Ontheffing voor verstoren leefgebied van hamsters in Limburg opnieuw vernietigd

Gepubliceerd op 15 januari 2001

Bij uitspraak van 15 januari 2001 heeft de Afdeling bestuursrechtspraak van de Raad van State de in juli 2000 door de Staatssecretaris van Landbouw, Natuurbeheer en Visserij verleende ontheffing op grond van de Natuurbeschermingswet ten behoeve van de inrichting van twee bedrijventerreinen in Zuid-Limburg, vernietigd.

De ontheffing zag op het verbod om de hamsters, ook wel korenwolven genoemd, te vangen, te verontrusten of hun burcht te verstoren. Met de aanleg van de bedrijventerreinen in het gebied “Beitel-Zuid” in Heerlen en het grensoverschrijdende bedrijventerrein Aachen-Heerlen werd beoogd te voorzien in de uitbreiding van de werkgelegenheid in deze regio.

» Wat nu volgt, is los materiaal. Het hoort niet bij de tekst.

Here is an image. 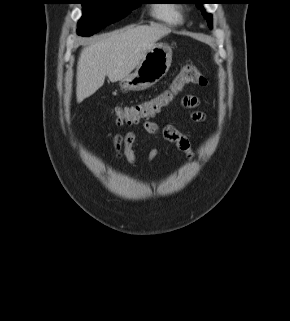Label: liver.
<instances>
[{
	"instance_id": "1",
	"label": "liver",
	"mask_w": 290,
	"mask_h": 321,
	"mask_svg": "<svg viewBox=\"0 0 290 321\" xmlns=\"http://www.w3.org/2000/svg\"><path fill=\"white\" fill-rule=\"evenodd\" d=\"M161 25L126 27L99 37L86 45L77 65V102L93 95L104 84L121 81L142 61L155 43L169 34Z\"/></svg>"
}]
</instances>
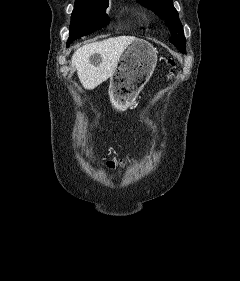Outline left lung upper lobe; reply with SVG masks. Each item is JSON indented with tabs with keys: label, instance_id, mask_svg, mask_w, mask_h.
I'll list each match as a JSON object with an SVG mask.
<instances>
[{
	"label": "left lung upper lobe",
	"instance_id": "5c2ea615",
	"mask_svg": "<svg viewBox=\"0 0 240 281\" xmlns=\"http://www.w3.org/2000/svg\"><path fill=\"white\" fill-rule=\"evenodd\" d=\"M145 7L151 9L161 19L165 20L166 26L173 34L170 42L173 43L182 53H186V40L183 27L179 20L178 13L173 7L172 0H136Z\"/></svg>",
	"mask_w": 240,
	"mask_h": 281
}]
</instances>
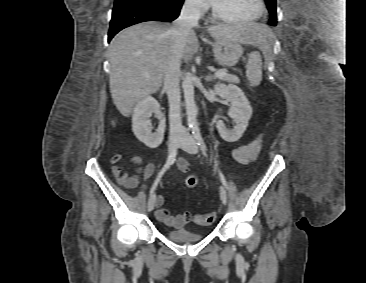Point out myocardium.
Instances as JSON below:
<instances>
[{"instance_id": "1", "label": "myocardium", "mask_w": 366, "mask_h": 283, "mask_svg": "<svg viewBox=\"0 0 366 283\" xmlns=\"http://www.w3.org/2000/svg\"><path fill=\"white\" fill-rule=\"evenodd\" d=\"M258 4H259V10H258L257 14L250 18H245V19L234 18V17H230V16H227V15L221 13L216 8V6L213 2L211 3V11H212L214 18L219 21L226 22V23H233V24H245V23H251V22L257 21L264 15L265 10H266L265 1L258 0Z\"/></svg>"}]
</instances>
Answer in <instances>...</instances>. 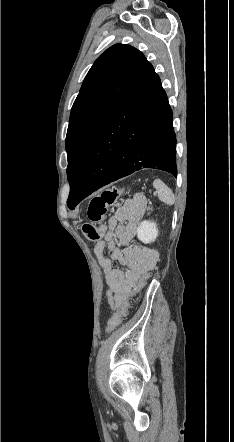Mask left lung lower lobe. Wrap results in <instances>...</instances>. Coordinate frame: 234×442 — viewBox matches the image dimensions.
I'll list each match as a JSON object with an SVG mask.
<instances>
[{
    "instance_id": "0a47b994",
    "label": "left lung lower lobe",
    "mask_w": 234,
    "mask_h": 442,
    "mask_svg": "<svg viewBox=\"0 0 234 442\" xmlns=\"http://www.w3.org/2000/svg\"><path fill=\"white\" fill-rule=\"evenodd\" d=\"M175 154L172 111L148 63L92 140L67 205L73 210L95 190L142 168L176 177Z\"/></svg>"
}]
</instances>
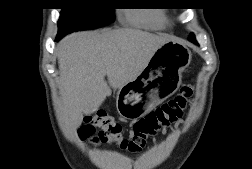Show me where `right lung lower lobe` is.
Here are the masks:
<instances>
[{"mask_svg": "<svg viewBox=\"0 0 252 169\" xmlns=\"http://www.w3.org/2000/svg\"><path fill=\"white\" fill-rule=\"evenodd\" d=\"M64 35L63 34H58L56 37V41H59Z\"/></svg>", "mask_w": 252, "mask_h": 169, "instance_id": "98d812e1", "label": "right lung lower lobe"}]
</instances>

Op grond van de Natuurbeschermingswet mag de ontheffing van de daarin opgenomen verbodsbepalingen alleen worden verleend als er geen andere bevredigende oplossing voor het voorzien in de uitbreiding van werkgelegenheid bestaat. Naar het oordeel van de Afdeling bestuursrechtspraak heeft de Staatssecretaris dat onvoldoende onderzocht. Bovendien mag met de ontheffing van de verbodsbepalingen geen afbreuk worden gedaan aan het streven de populaties van de korenwolven in hun natuurlijke verspreidingsgebied in een gunstige staat van instandhouding te laten voortbestaan.

Ook op dit punt heeft de Afdeling bestuursrechtspraak met een verwijzing naar de Europese Habitatrichtlijn het besluit van de Staatssecretaris vernietigd. Met de komst van de bedrijventerreinen is niet inzichtelijk gemaakt dat het natuurlijke verspreidingsgebied niet kleiner wordt en is niet duidelijk of er een voldoende groot habitat voor de dieren blijft bestaan. Tenslotte moet voor deze ontheffing een dwingende reden van groot openbaar belang worden aangetoond. De Staatssecretaris heeft bij de beantwoording van de vraag of het regionale werkgelegenheidsbelang een dwingende reden is, geen actuele gegevens over werkloosheid in beschouwing genomen. Dit had zij naar het oordeel van de Afdeling bestuursrechtspraak wel moeten doen. Het besluit van de Staatssecretaris van 21 juli 2000 kan dus niet in stand blijven. Dit besluit was een beslissing op de bezwaren van onder meer de Stichting Hamsterwerkgroep en de Vereniging Das & Boom tegen het primaire besluit over de ontheffing.

Het gevolg van de uitspraak van de Afdeling bestuursrechtspraak van de Raad van State is dat de Staatssecretaris opnieuw de zojuist genoemde bezwaren moet behandelen en hierop moet beslissen.